* WHAT YOU NEED TO DO *
Please format the lines below as a Markdown table with the columns "No." and "Line", numbering the rows in order and omitting blank lines. Leave the pictures out of the answer.

* EXCERPTED DATA *
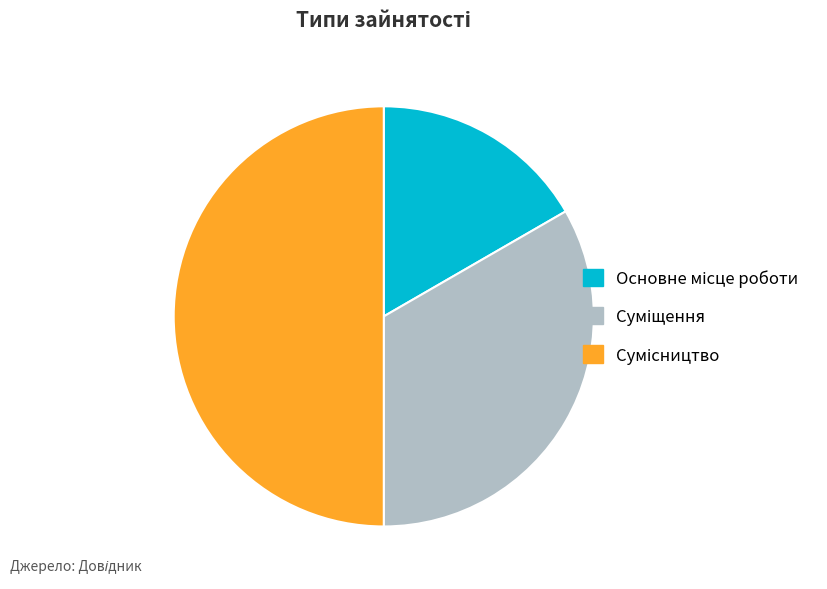

To the nearest percent, what percentage of the pie is Основне місце роботи?

17%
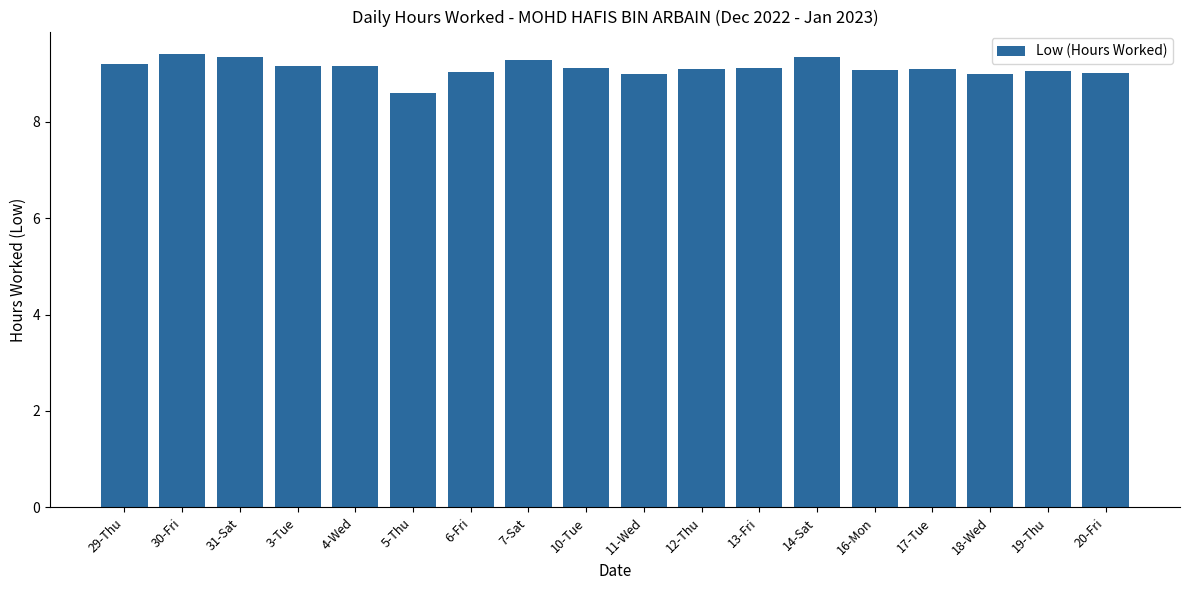

The chart shows a value of 2.7 at 14-Sat. True or false?

False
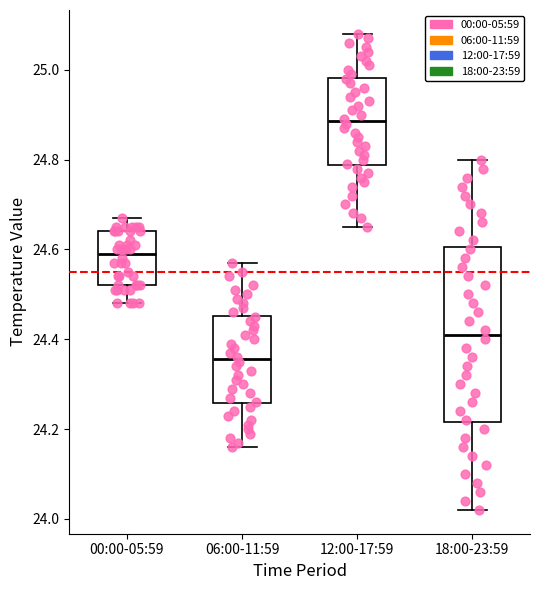

Which box has the highest median line?

12:00-17:59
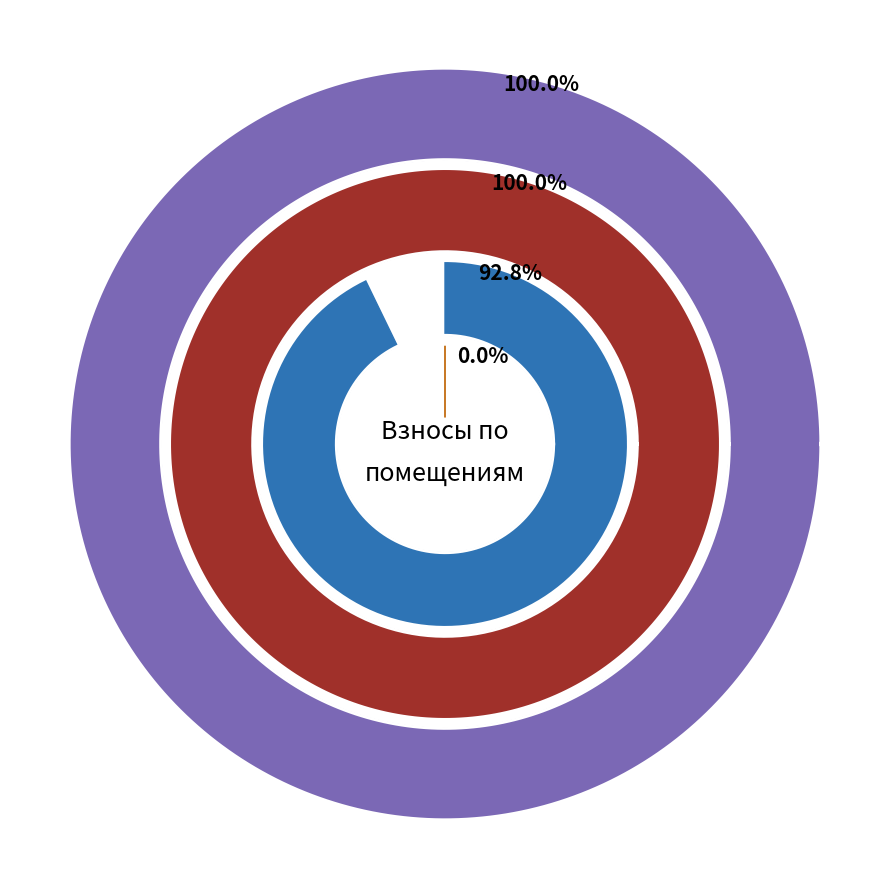

Does any single category account for the majority?

Yes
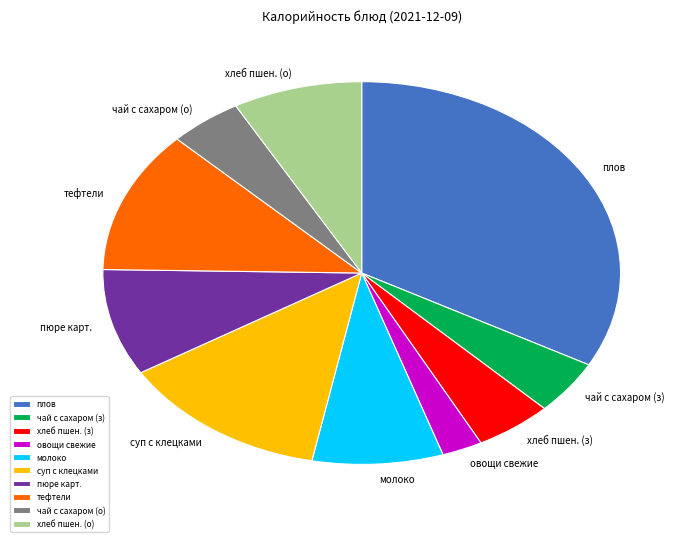

Do овощи свежие and тефтели together represent more than half of the pie?

No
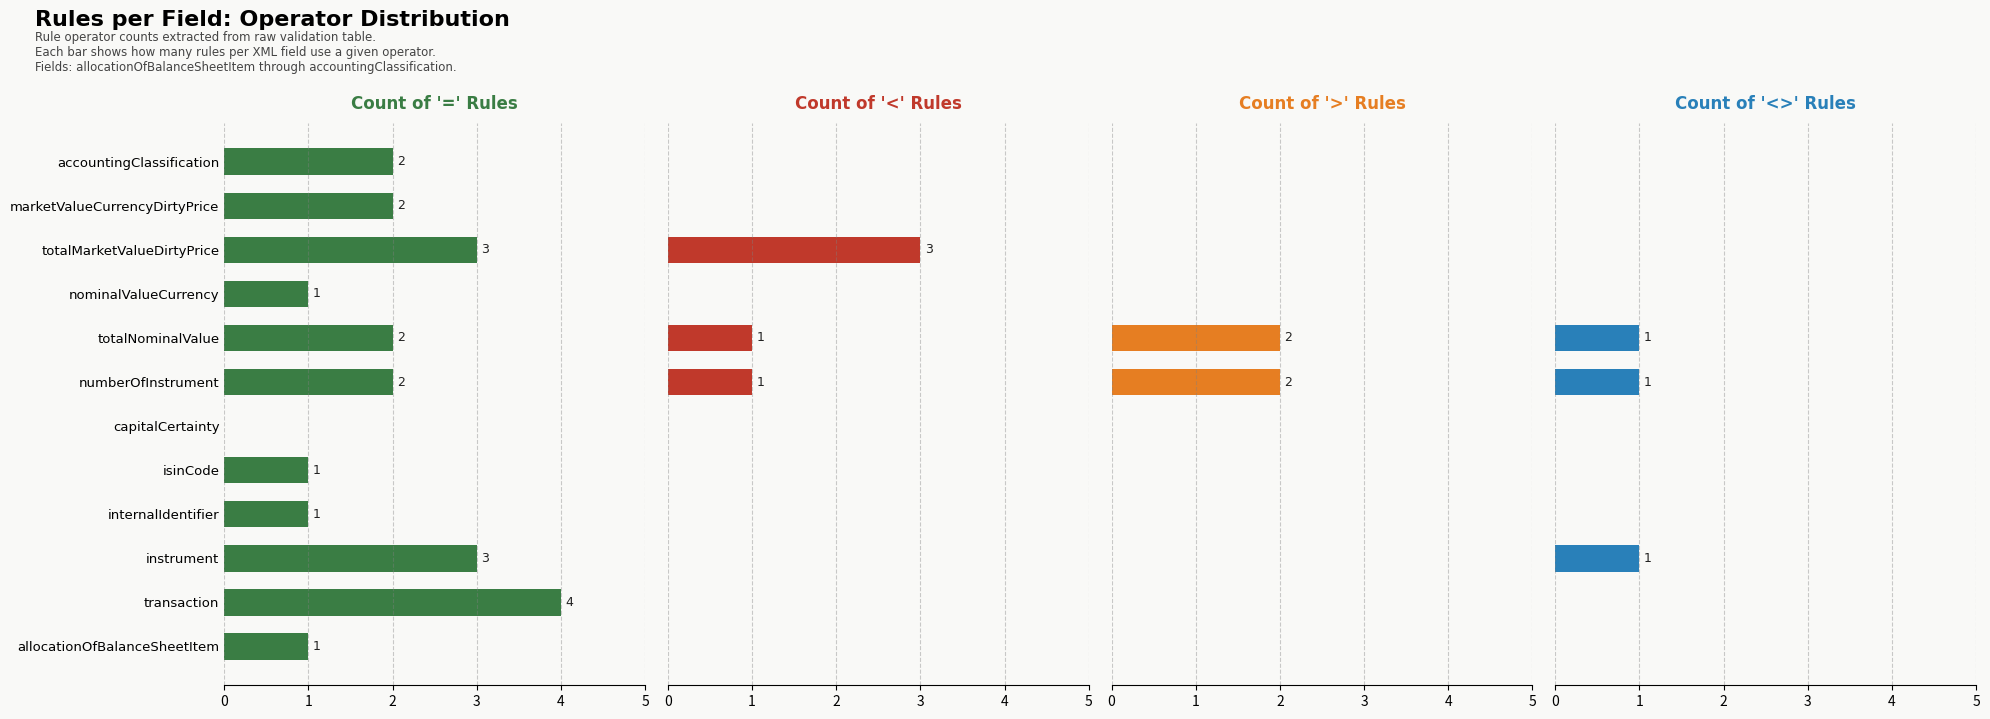

Is it true that = equals 1 at nominalValueCurrency?

True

* RESULT OF THIS EXERCISE *
| No. | Line |
|---|---|
| 1 | To the nearest percent, what percentage of the pie is Основне місце роботи? |
| 2 | 17% |
| 3 | The chart shows a value of 2.7 at 14-Sat. True or false? |
| 4 | False |
| 5 | Which box has the highest median line? |
| 6 | 12:00-17:59 |
| 7 | Does any single category account for the majority? |
| 8 | Yes |
| 9 | Do овощи свежие and тефтели together represent more than half of the pie? |
| 10 | No |
| 11 | Is it true that = equals 1 at nominalValueCurrency? |
| 12 | True |